- QUOTED PASSAGE -
━━━━━━━━
Hmm, no I think that originates from when pimd tries to setup a multicast route, but fails since it cannot find any record of having received a PIM Hello from a router with that src IP.

You should be able to see the PIM traffic (both HELLO's and any REGISTER messages) on the flannel0 interface ... if I understand your drawing.

troglobit commented 9 years ago

Ever so slowly I'm beginning to understand your setup. The error message from pimd, that 10.252.63.1 is not a PIM router is clearly an indication that something's a foot!

Reading back in this thread with rested eyes, I see you mentioning that 10.252.63.1 is the IP address of a docker bridge? But a Rendezvous-Point must be a PIM router, not a bridge! I'm assuming here you only have the two PIM routers, right? Then all you need is for IGMP to work on the left and side (for layer-2 multicast) and PIM to work on the link between the PIM routers.

I tried figuring out the IP address of the two PIM routers: pi-np01 and pi-np02, to no avail, so to me it looks like a configuration error at the moment. _Try removing the rp_address statement from your pimd.conffiles on both PIM routers._

When no static RP address is advertised PIM figures out the RP by itself. The static RP setting is mostly for people who want to fine tune their networks.
━━━━━━━━
- WHAT YOU ARE ASKED TO DO -
Resume the pimd multicast troubleshooting thread from where it stops. The lines that follow have no connection to the pimd multicast troubleshooting thread.

- SUPPLIED INFORMATION -
━━━━━━━━
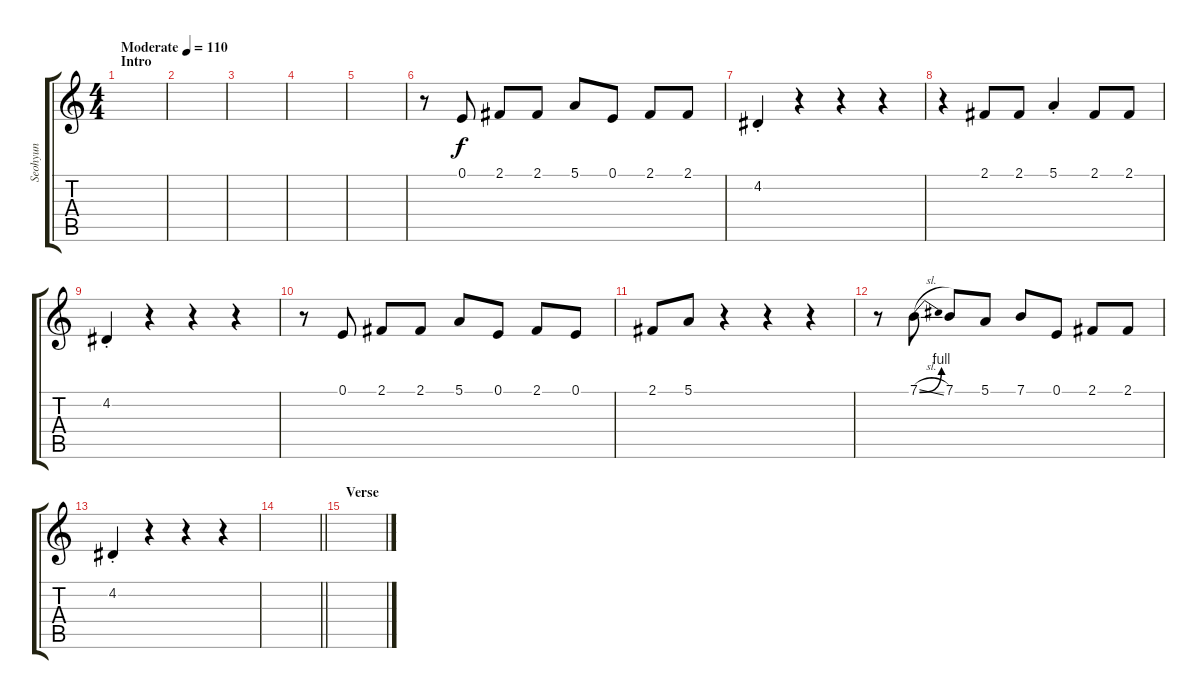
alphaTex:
━━━━━━━━
- THE ANSWER -
(When the RP for a multicast group has been agreed upon, a PIM router will forward all multicast for that group to that RP (distribution point) in a so called register tunnel. Basically the multicast data is encapsulated in a PIM header and directed towards the RP. A PIM join is then required to receive the un-encapsulated data from the RP.)

If you want to set up static RP's for your network, I'd recommend first figuring out what multicast groups are available on the left and right networks. The left-hand side multicast should be distributed by pi-np01 and the right-hand side multicast by pi-np02, but if the multicast groups are not allocated properly you may have overlap -- in that case there is probably no real win for you to set up static RP's. The whole point is to protect your shared link so it isn't unnecessarily flooded with multicast.

So, remove the rp_address setting completly, that should do the trick! (Unless I've misread something else :)

troglobit commented 9 years ago

Also, when playing around with multicast in my own test bed using virt-manager and KVM machines, I've seen that the Linux bridge really does not like pimd taking over as IGMP "master" on a LAN. So I have to disable multicast_snooping on the bridge in my host for it to properly forward the multicast.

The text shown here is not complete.